The body of 10-year-old Malisha (the name has been changed) was found in a drain near Bhoodala Ring Road in Davangere, in January this year. The Campaign Against Child Labour (CACL), an NGO, said that an investigation showed that she was raped and killed.

Her sad story formed one of the six ``case studies'' presented by the CACL. The organisation said Malisha had been employed as a domestic servant by a local businessman. A case was pending in a court in Davangere, and the employer had not been arrested, the CACL said.

The ``jury members'' at the meeting which was described as a ``public hearing'', were Prof. Ravi Varma Kumar, an advocate, Prof. Babu Mathew of the National Law School of India University, and Ms. Nina Naik, President, Karnataka State Council for Child Welfare. The Commissioner of Labour, Bangalore, was present as an observer.

The case studies showed that the employers allegedly involved were a factory owner, a district health officer, a businessman, a coffee planter, a lawyer, and a corporator from Bangalore.

Each of the case studies dealt with a minor girl from an impoverished family.

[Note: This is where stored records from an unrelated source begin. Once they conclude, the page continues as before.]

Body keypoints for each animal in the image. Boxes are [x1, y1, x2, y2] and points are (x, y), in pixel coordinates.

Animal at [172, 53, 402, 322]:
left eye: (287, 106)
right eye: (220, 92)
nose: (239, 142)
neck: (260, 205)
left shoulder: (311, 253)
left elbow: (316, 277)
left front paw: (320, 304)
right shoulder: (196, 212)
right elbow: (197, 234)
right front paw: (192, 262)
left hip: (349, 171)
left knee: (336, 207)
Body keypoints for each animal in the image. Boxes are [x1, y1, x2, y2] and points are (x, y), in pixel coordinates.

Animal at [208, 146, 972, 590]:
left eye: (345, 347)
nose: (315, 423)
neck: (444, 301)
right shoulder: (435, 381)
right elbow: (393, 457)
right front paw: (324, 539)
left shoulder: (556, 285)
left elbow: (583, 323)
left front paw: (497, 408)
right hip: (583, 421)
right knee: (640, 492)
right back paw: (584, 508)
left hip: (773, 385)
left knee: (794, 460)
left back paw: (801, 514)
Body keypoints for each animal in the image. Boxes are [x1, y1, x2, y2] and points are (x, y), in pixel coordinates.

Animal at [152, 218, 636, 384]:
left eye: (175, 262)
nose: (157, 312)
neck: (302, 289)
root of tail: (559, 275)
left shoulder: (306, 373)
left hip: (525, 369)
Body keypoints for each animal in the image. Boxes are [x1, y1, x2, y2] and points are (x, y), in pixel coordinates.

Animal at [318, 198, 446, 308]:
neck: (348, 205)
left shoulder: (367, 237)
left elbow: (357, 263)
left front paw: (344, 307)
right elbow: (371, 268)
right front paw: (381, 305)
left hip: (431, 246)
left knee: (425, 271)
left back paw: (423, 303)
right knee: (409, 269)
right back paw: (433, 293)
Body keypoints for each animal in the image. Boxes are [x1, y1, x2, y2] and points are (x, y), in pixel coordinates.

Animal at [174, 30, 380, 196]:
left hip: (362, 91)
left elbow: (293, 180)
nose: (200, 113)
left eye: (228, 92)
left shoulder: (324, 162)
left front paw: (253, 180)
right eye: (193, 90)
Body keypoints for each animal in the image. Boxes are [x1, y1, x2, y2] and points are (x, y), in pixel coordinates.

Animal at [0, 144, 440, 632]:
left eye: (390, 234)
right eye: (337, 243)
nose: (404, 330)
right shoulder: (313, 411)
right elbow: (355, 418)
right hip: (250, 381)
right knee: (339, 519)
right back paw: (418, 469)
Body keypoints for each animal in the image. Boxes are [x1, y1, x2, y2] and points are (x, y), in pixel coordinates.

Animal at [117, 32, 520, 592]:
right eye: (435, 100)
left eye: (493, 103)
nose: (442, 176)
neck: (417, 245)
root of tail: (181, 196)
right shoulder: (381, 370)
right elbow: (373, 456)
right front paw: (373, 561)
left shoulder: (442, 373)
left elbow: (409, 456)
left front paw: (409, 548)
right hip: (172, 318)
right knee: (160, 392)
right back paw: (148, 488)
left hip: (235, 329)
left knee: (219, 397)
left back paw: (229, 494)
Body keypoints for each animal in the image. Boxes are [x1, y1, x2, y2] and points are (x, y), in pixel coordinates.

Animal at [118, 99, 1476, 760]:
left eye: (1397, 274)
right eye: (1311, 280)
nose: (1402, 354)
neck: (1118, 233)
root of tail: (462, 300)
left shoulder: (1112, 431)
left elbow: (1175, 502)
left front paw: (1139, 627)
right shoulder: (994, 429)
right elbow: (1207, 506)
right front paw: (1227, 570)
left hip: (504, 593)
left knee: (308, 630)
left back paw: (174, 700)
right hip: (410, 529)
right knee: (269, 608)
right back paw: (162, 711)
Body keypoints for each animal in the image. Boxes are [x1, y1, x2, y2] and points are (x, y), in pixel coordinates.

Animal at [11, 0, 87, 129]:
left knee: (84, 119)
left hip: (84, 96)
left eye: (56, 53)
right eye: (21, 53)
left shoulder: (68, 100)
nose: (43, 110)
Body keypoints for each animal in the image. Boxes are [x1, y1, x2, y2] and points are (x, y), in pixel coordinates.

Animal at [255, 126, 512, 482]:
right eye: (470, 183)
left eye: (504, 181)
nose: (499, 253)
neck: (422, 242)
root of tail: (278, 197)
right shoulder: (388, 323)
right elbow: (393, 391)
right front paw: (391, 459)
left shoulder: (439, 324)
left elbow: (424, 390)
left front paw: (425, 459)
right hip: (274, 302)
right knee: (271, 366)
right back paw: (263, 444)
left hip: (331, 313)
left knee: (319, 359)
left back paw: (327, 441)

The girls worked like slaves and were barely paid wages. They were not allowed to visit their families.

In each case, the employers were suspected to have had a hand in the death of the child worker, and the investigation was done by police. In one case, involving the death of a 13-year-old girl in the house of a district health officer in Mysore in 1997, a Corps of Detectives inquiry, instituted four years after the death, found that the girl committed suicide, the CACL said. The other cases were pending in the courts, it added.